Darren O’Dea turned down big-money offers from eastern Europe because he was convinced a move to Canada would kickstart his international career.
O’Dea arrived at Celtic in 2005 from Irish team Home Farm with high expectations on his shoulders, but the 25-year-old failed to break in to the Bhoys’ first-team and was loaned to Leeds, Ipswich and Reading during a highly-frustrating seven-year spell.
His failure to hold down a regular place also meant he was unable to break into the national side despite being tipped for a long and successful career with Ireland.
This year the defender endured a miserable summer. He was released by Celtic and did not make it off the bench during Ireland’s dismal Euro 2012 campaign.
He said: “I felt drained. I didn’t want to look at football. It was the first time I had felt like that in my life.”
A few weeks later, however, a smile was back on O’Dea’s face. Toronto FC invited the player to watch one of their games at their BMO Field home and everything suddenly clicked in to place.
“I felt the buzz, I felt really excited. That was when I knew I wanted to play there,” O’Dea said. “About 4,000 agents were ringing me every day before that.

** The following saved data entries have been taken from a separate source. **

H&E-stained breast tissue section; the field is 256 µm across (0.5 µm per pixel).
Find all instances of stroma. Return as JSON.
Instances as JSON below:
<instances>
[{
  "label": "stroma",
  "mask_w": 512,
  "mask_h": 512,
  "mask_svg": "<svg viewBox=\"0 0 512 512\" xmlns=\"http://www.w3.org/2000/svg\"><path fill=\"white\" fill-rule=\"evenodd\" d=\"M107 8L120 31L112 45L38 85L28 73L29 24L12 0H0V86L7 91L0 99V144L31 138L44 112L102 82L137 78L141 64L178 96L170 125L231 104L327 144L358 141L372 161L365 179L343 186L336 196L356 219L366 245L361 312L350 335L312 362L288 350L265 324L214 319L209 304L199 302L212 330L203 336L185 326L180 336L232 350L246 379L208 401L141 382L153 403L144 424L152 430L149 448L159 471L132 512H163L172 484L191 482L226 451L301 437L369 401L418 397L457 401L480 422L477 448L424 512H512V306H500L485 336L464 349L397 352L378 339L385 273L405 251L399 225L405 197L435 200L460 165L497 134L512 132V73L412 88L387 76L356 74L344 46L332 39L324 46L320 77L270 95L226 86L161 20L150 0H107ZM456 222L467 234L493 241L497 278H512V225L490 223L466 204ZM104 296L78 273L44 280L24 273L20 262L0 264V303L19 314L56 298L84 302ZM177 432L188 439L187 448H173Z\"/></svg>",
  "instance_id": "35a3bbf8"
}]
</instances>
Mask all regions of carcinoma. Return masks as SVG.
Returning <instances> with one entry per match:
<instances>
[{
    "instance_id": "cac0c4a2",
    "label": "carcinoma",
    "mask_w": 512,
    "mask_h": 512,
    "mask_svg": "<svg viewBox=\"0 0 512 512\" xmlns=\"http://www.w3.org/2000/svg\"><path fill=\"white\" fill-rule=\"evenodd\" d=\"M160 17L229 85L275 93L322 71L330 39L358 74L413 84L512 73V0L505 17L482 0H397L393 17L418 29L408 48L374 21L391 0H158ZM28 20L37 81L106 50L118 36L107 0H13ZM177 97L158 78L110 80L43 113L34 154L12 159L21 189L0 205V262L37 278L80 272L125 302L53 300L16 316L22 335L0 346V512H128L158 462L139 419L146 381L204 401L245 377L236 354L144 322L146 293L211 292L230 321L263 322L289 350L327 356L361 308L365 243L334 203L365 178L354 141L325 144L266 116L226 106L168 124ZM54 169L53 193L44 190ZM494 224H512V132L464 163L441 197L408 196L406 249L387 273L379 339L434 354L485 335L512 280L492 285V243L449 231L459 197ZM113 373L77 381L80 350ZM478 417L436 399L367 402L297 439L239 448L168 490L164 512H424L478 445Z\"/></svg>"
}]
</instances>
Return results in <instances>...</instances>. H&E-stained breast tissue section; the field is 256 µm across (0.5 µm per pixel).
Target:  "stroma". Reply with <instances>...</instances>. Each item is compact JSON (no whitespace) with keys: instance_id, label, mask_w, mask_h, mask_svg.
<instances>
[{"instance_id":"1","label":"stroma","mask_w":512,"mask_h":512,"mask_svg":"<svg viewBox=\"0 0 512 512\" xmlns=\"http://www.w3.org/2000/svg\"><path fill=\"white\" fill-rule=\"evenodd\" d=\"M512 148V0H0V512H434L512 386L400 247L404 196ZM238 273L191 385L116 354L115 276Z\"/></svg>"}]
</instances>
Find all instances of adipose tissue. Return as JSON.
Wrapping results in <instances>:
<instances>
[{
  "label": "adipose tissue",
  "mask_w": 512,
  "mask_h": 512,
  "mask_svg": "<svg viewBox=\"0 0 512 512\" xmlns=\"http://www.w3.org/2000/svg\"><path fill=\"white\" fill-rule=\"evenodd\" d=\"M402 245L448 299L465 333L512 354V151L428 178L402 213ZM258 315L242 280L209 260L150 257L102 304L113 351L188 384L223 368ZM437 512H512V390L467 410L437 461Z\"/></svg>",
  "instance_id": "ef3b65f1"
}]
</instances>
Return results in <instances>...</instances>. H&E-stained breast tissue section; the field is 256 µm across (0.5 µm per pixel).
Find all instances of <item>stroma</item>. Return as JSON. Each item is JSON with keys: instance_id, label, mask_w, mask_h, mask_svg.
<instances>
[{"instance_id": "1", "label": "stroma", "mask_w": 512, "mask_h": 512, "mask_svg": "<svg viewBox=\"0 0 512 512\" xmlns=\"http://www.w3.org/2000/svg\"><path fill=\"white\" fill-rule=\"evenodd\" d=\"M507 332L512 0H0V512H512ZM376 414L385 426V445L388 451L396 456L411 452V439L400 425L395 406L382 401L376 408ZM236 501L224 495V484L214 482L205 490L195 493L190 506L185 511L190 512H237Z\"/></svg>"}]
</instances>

I had offers from Ukraine, Russia, Turkey, Greece, probably even Kazakhstan, but none of them inspired me.
“A couple of them were offering very, very good money, but that’s not why I started playing football. I knew I wanted to move to Toronto.”
O’Dea has made a big impression during his month with the Canadian club.
He has been instrumental in plugging the leakiest defence in Major League Soccer and Toronto are edging away from the foot of the Eastern Conference.
Former England international Paul Marriner, now in charge of the MLS franchise, has sung O’Dea’s praises loudly and as a result, the player has grown in confidence.
O’Dea’s reward for nailing down a regular place in club football will be his 15th international cap in Friday’s World Cup qualifier in Kazakhstan – something which he is delighted about after recent troubled times.
“The move has helped me. I’m more confident because I’m playing games,” O’Dea said. “I feel a lot stronger than I did before. Last year I was playing in Leeds and I was living in Glasgow. It was three hours’ drive every day, three or four times a week.
“I could barely move when I got out of the car when I got home. My family weren’t settled whatsoever.
“I have been chucked about a little bit recently. I knew I was leaving Celtic two and a half years ago, it’s just that my boots were still in the locker there.
“I knew it was time I settled down and I will certainly be able to do that at Toronto and I am looking forward to staying a few years there.”
While some may scoff at the standard of the game in North America, O’Dea insists the MLS is tough.
“It’s a lot better than people think,” O’Dea said. “It’s very similar to the Championship. You will have five or six players who are technically very good, and have a good knowledge of the game, and the rest are strong athletes, who are powerful and quick.
“The more you see of it the better it gets. The stadia, the facilities, they’re all fantastic.”
O’Dea will have to fight hard to retain his position in the Republic team for next month’s World Cup qualifier against Germany as Richard Dunne is expected to return from injury.
With Dunne, and retired duo Damien Duff and Shay Given absent from the squad for Friday’s game, O’Dea thinks this week is a huge chance for the likes of him and some of the younger players in the squad to impress.
“It’s a fantastic opportunity,” O’Dea said. “But we also have a responsibility now. Shay and Duff have carried us a lot. Now it’s time for other players to step up.”